### Input for this task
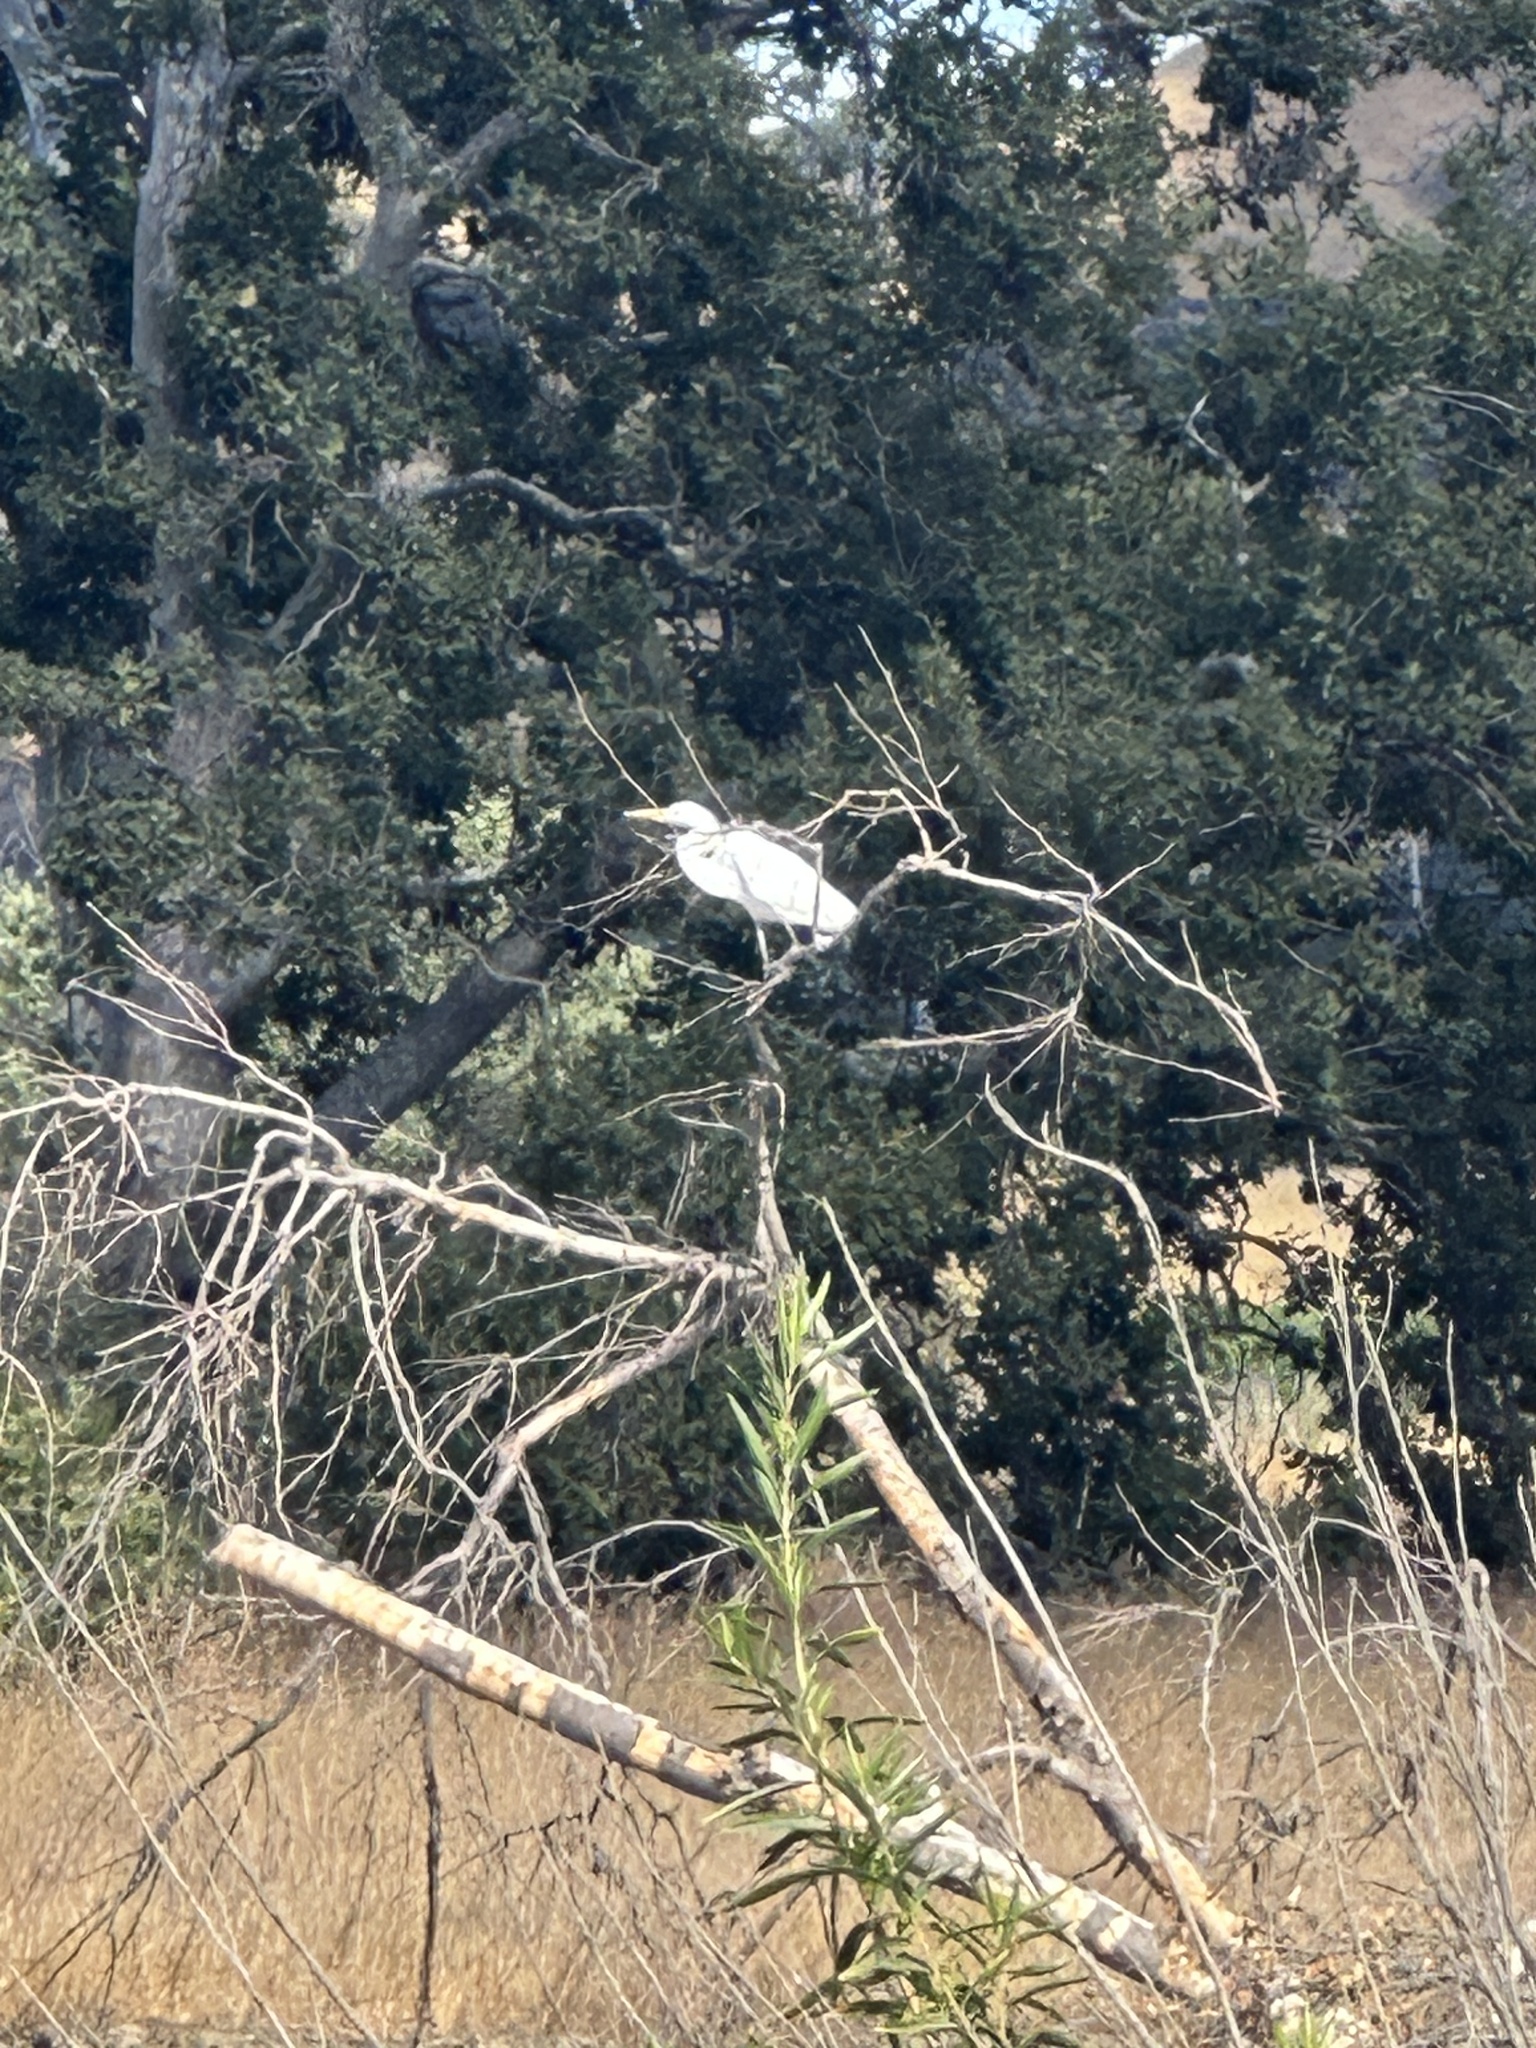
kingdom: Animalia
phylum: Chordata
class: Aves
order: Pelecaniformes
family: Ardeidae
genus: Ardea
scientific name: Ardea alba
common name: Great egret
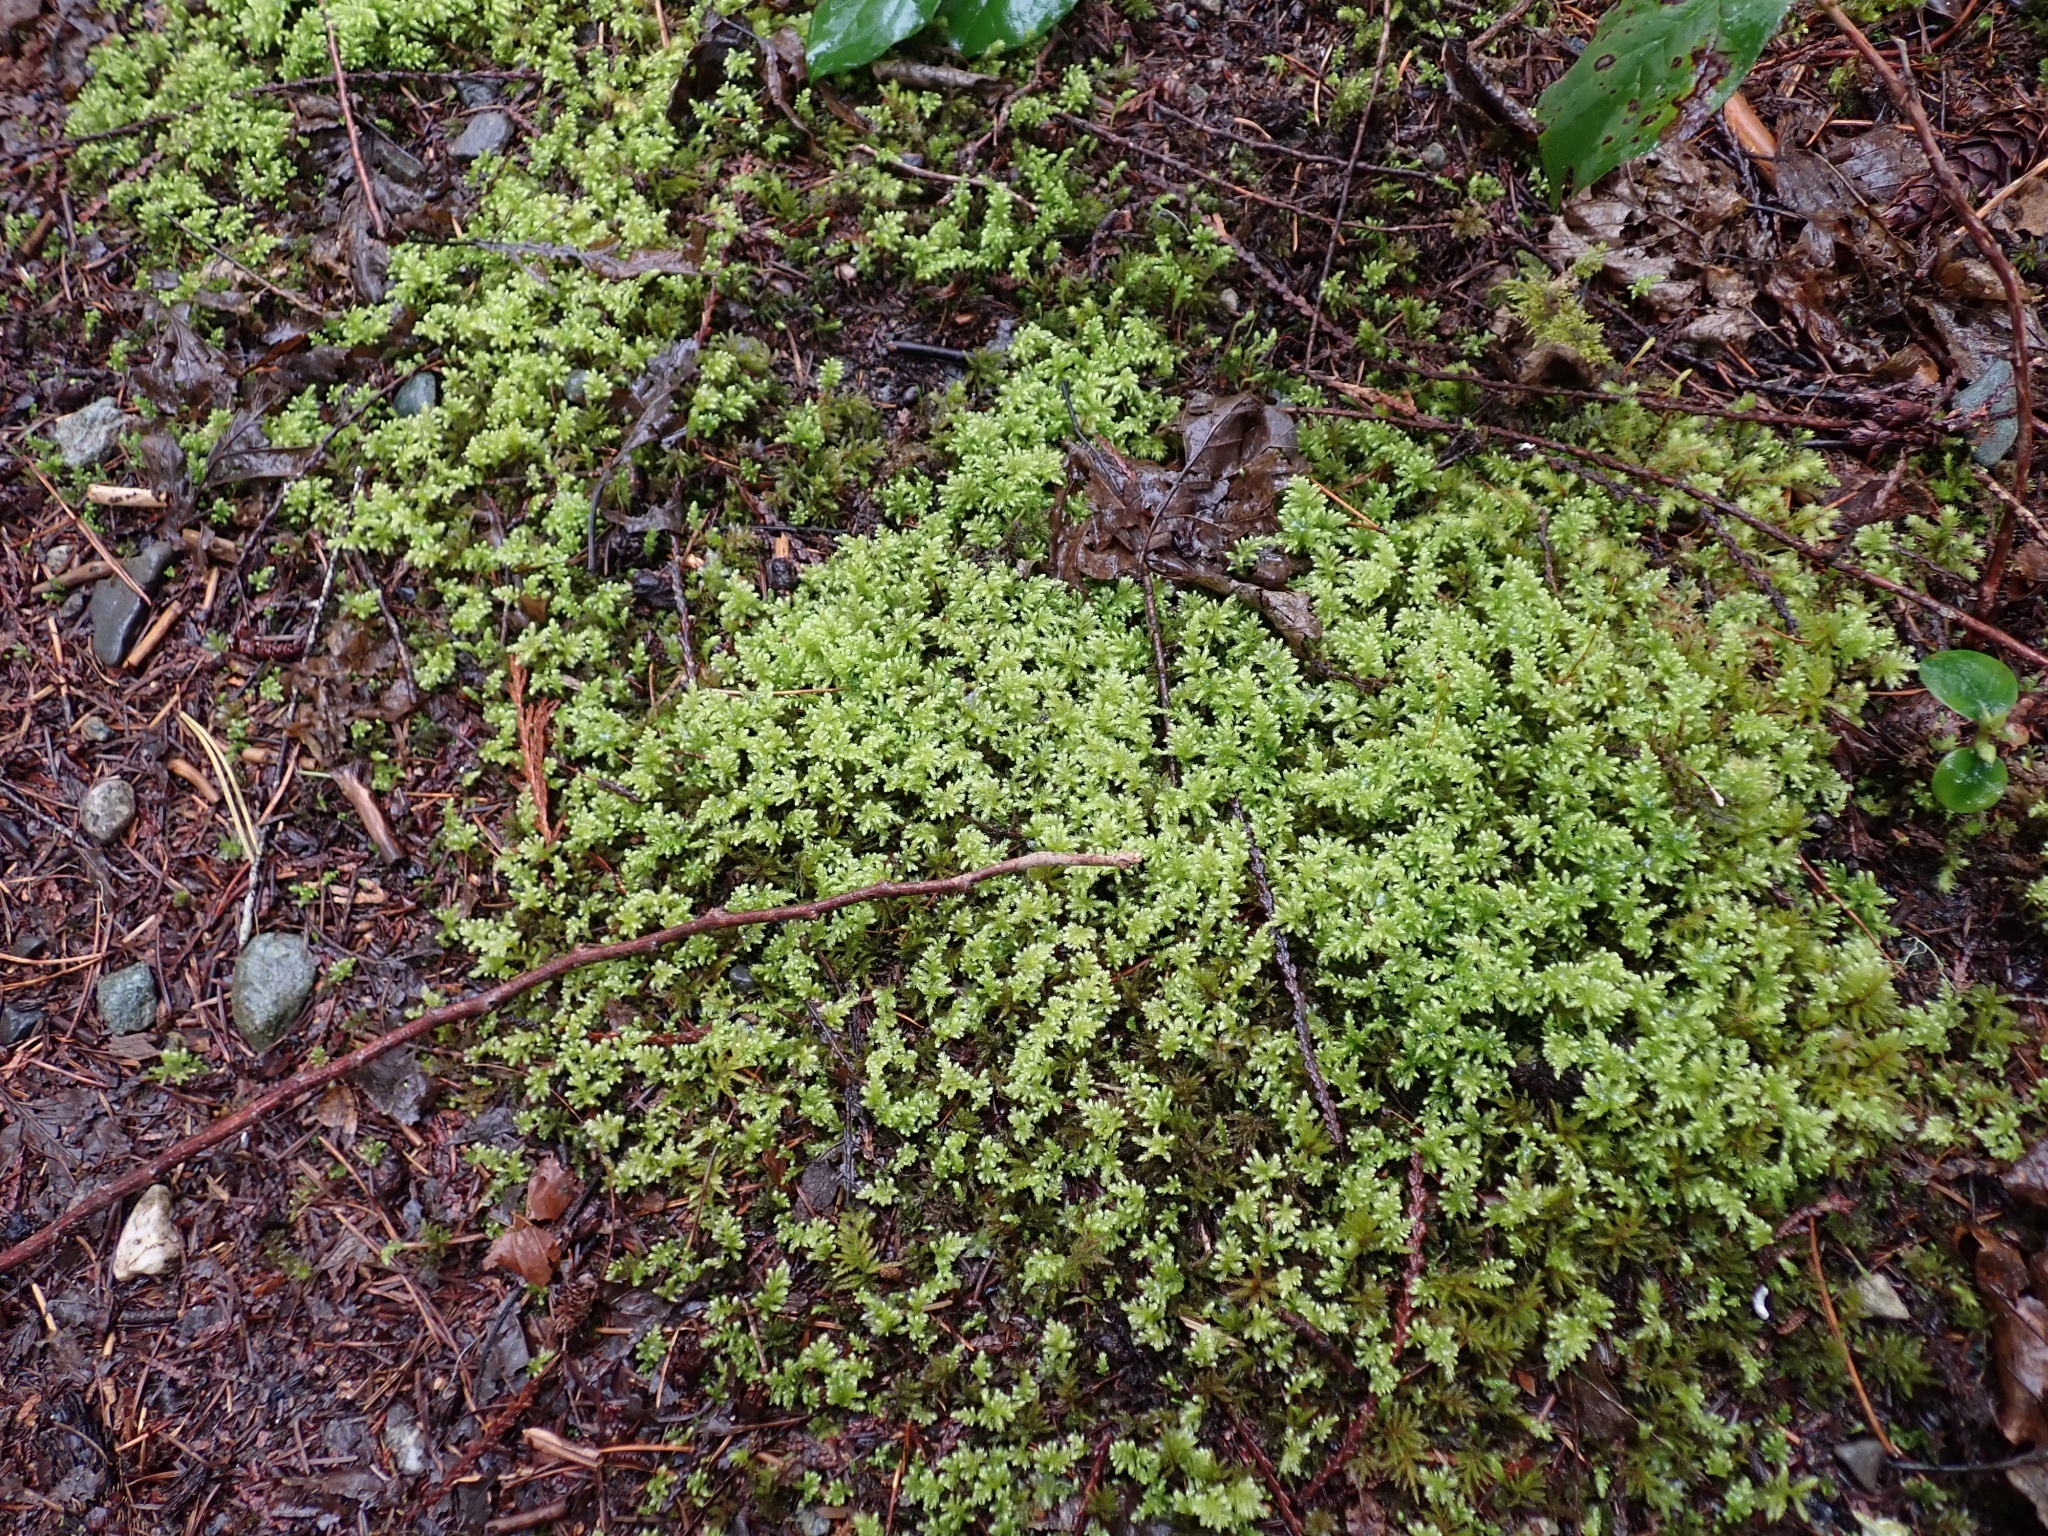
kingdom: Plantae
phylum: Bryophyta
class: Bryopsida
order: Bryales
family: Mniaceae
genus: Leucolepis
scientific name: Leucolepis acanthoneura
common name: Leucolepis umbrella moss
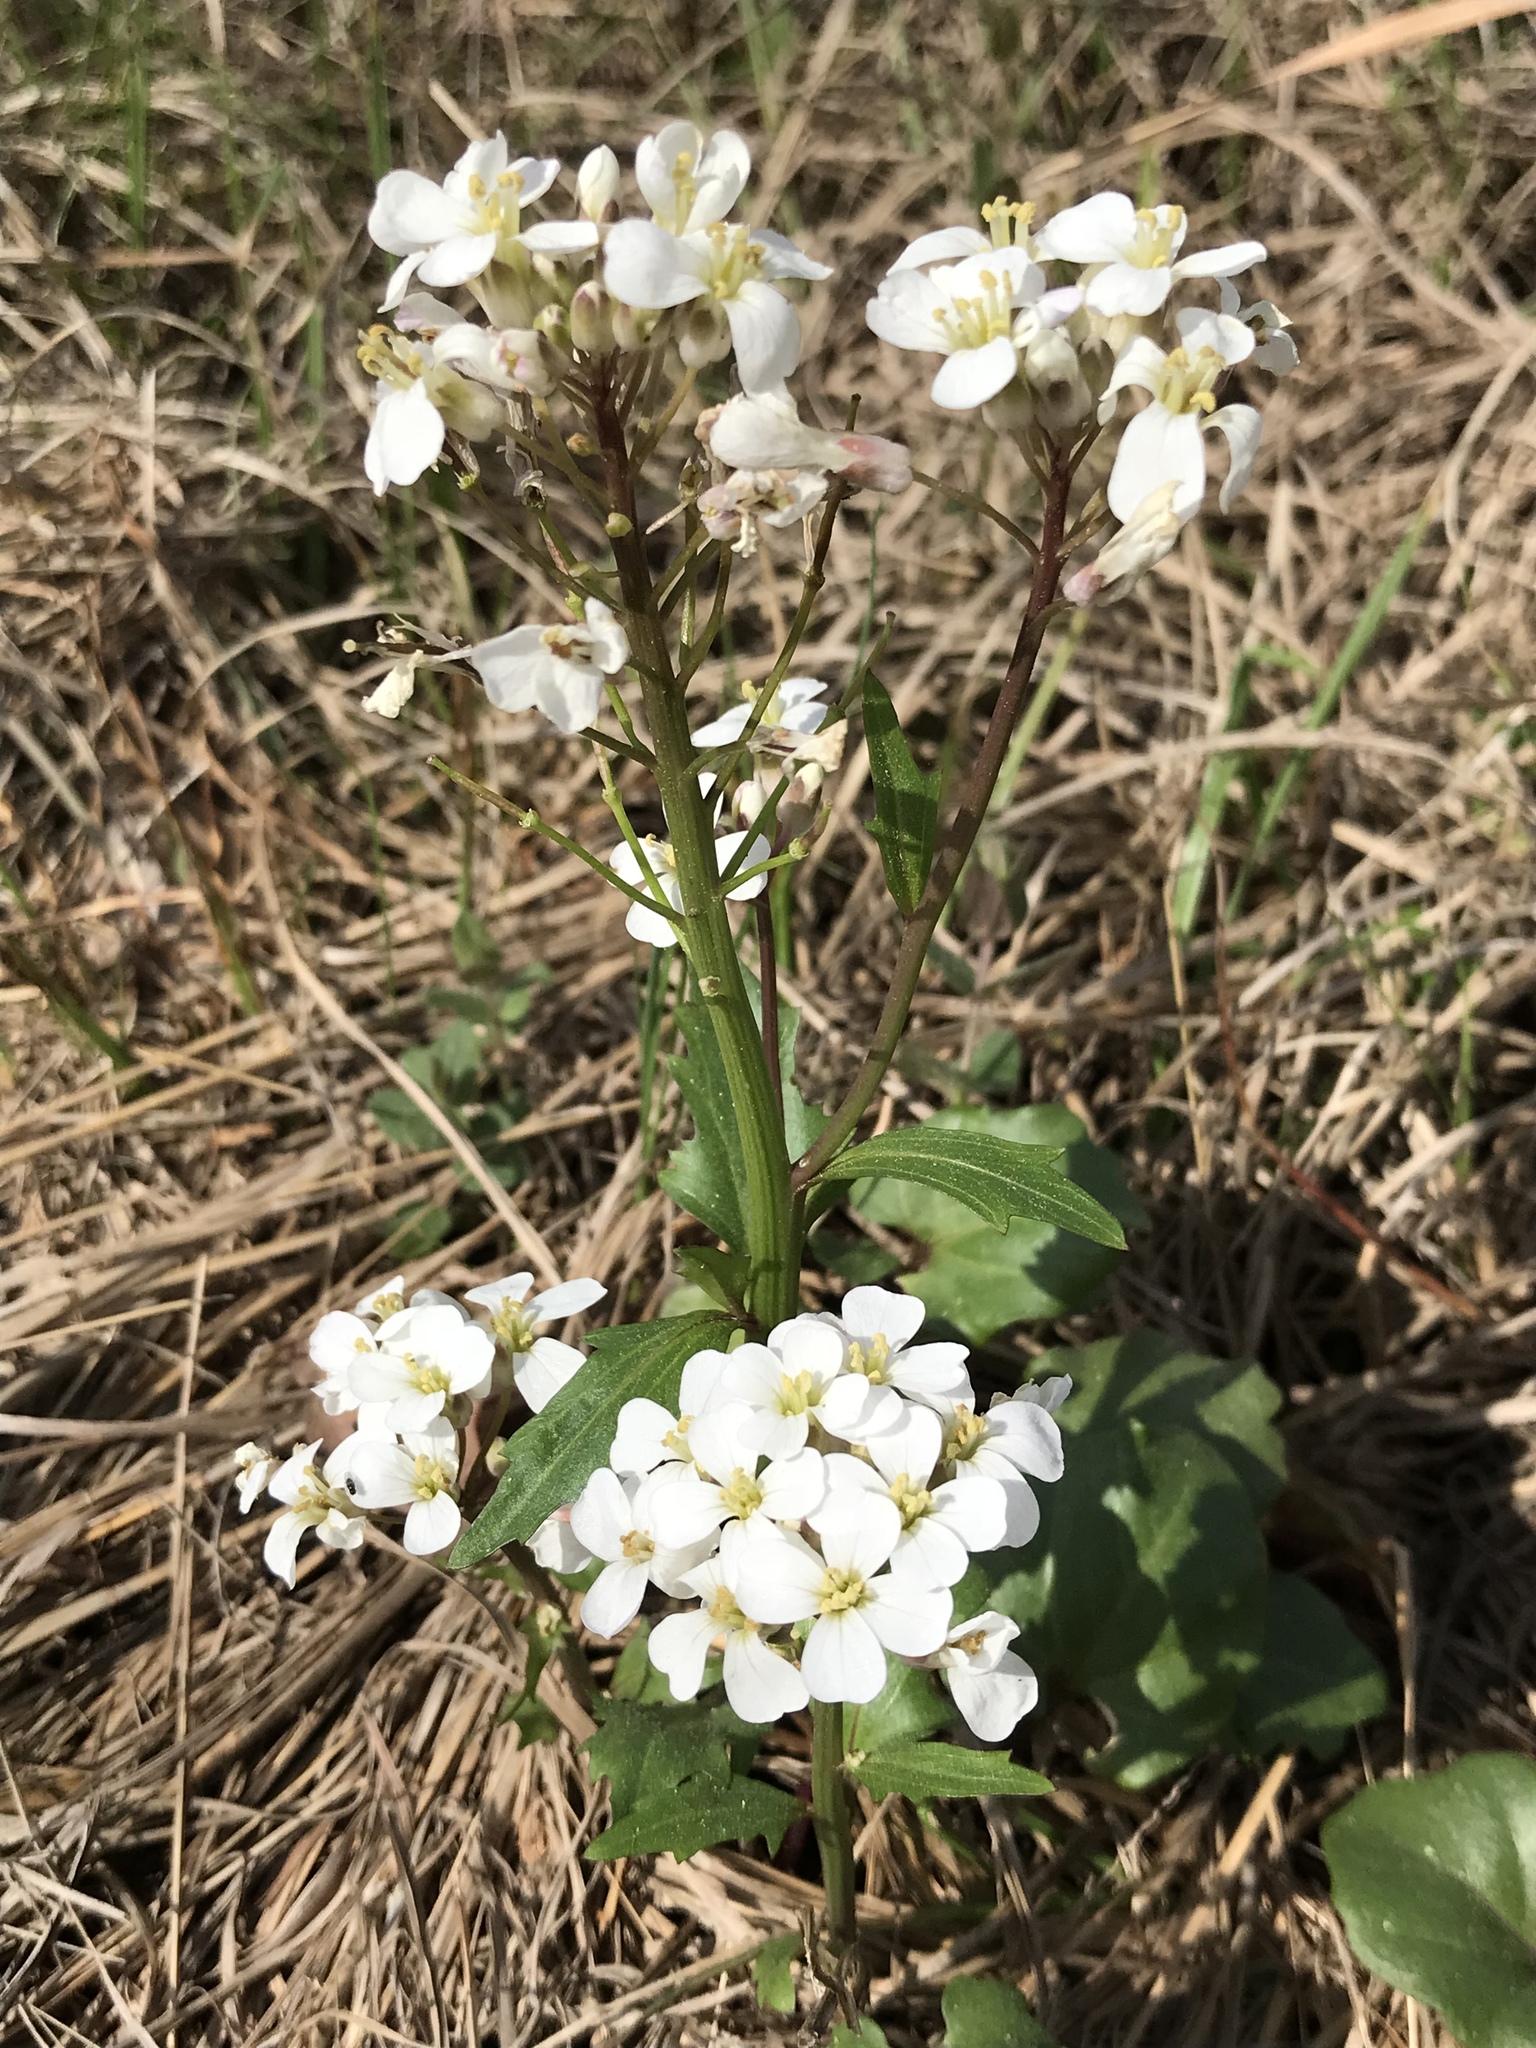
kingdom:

### Short task
Give every line of the listing above as a JSON list of strings, one string per line with blank lines omitted, and leave the pictures out.

### Response to the task
[
  "kingdom: Animalia",
  "phylum: Chordata",
  "class: Aves",
  "order: Pelecaniformes",
  "family: Ardeidae",
  "genus: Ardea",
  "scientific name: Ardea alba",
  "common name: Great egret",
  "kingdom: Plantae",
  "phylum: Bryophyta",
  "class: Bryopsida",
  "order: Bryales",
  "family: Mniaceae",
  "genus: Leucolepis",
  "scientific name: Leucolepis acanthoneura",
  "common name: Leucolepis umbrella moss",
  "kingdom:"
]